2. Temps
Il n'avait fait que pleuvoir ces derniers jours, et le météo-mage n'annonçait pas de meilleures conditions météorologiques pour les prochaines semaines.
Marcus fronça des sourcils, pianotant le bras de son fauteuil du bout des doigts. Il devait avoir sacrément impressionnant en pleine réflexion, parce que deux petits première année assis à l'autre bout de la table s'échangèrent un regard avant de s'enfuir à toutes jambes. Marcus ne leur prêta aucune attention et récapitula dans sa tête les événements qu'il devait prendre en compte.
Les Serpentards devaient rencontrer les Gryffondor la semaine prochaine. C'était une honte qu'un match aussi important doive se jouer si tôt dans l'année, et dans des conditions aussi déplorables. Marcus savait que le maudit capitaine de l'équipe rouge et or avait entraîné ses coéquipiers sans relâche pour la confrontation à venir. Wood avait fait en sorte de les habituer à jouer leur meilleur jeu même par mauvais temps. Marcus aurait presque été admiratif s'il ne haïssait pas autant le Gryffondor... L'enfoiré.
Pour compliquer le tout, Potter était un vraiment bon attrapeur, contrairement à Malfoy qui, bien que décent, avait l'horrible manie de parader sur son balai dernier cri plutôt que de faire correctement son boulot. Mais heureusement que papa a payé le droit d'entrée au prix fort, hein ? pensa-t-il, sarcastique. Parlant de Malfoy, ce petit morveux avait encore séché l'entraînement du matin, sous prétexte de s'être fait bouffer le bras par un piaf psychopathe. Marcus grogna. Le manque de coopération de sa propre équipe était désespérant. Peut-il qu'il devait faire comme l'autre taré de Gryffondor et coller le train de ses joueurs 24/24h pour être sûr de leur présence sur le terrain à 3h du matin.

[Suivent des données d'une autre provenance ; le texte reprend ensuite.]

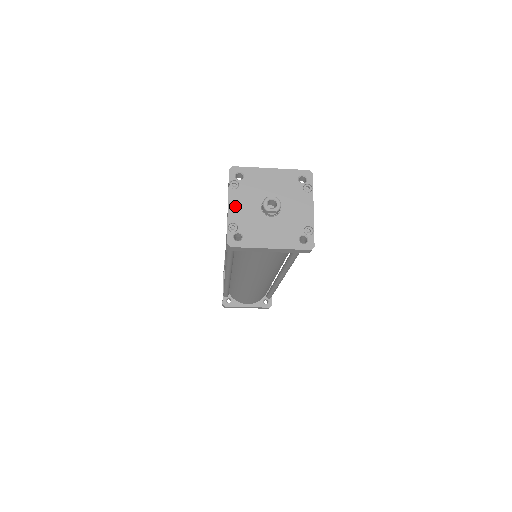
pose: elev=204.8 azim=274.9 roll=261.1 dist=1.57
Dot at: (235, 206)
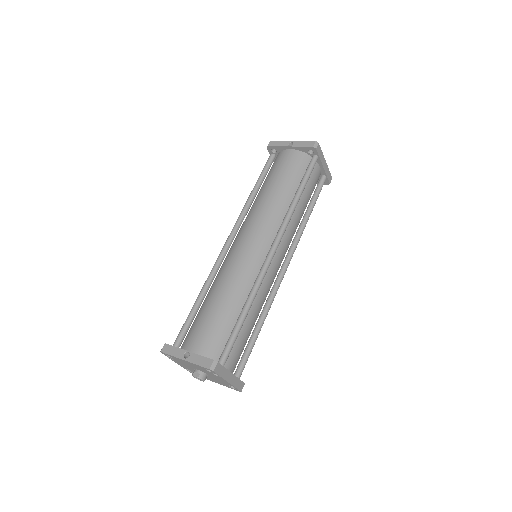
Dot at: (180, 365)
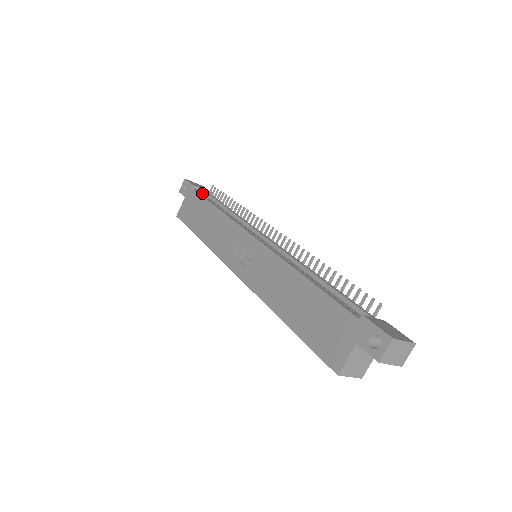
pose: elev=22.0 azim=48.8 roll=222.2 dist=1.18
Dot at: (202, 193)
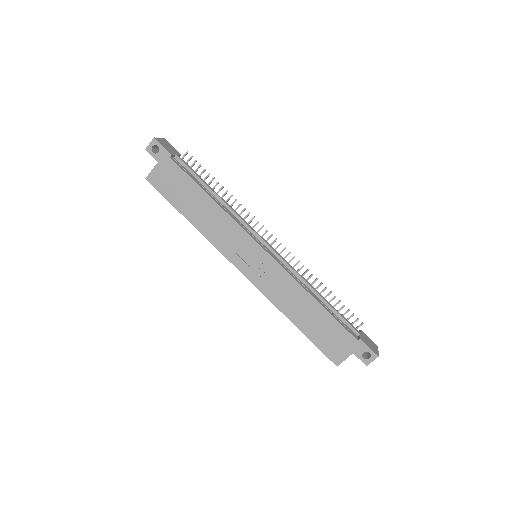
Dot at: (180, 163)
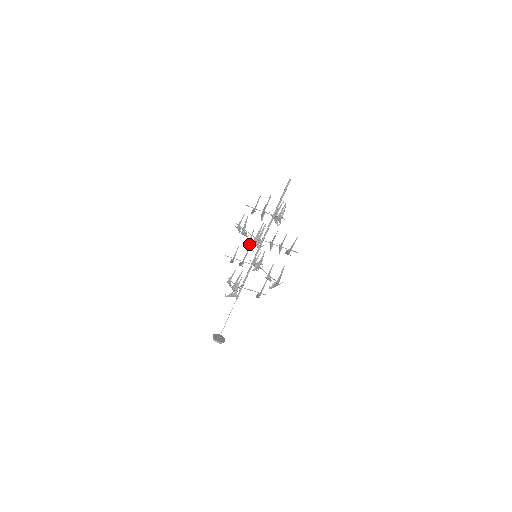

S'il récapitulait les faits, le tableau n'était pas fameux, pour ne pas dire pitoyable. Et tout menait à une même conclusion : Serpentard allait perdre, et Gryffondor allait gagner. Gryffondor allait gagner, et Serpentard allait perdre. Serpentard allait perdre, et…
« - Putain de merde. »
Il n'était pas dit que Marcus Flint allait croiser les bras et ne rien faire. Il re-fronça des sourcils. Cette fois-ci, il devait vraiment faire peur car tous les petits morveux des années en dessous paniquèrent et s'enfuirent de la salle commune. Dans son fauteuil drapé de vert, Marcus soupira et envisagea plusieurs possibilités.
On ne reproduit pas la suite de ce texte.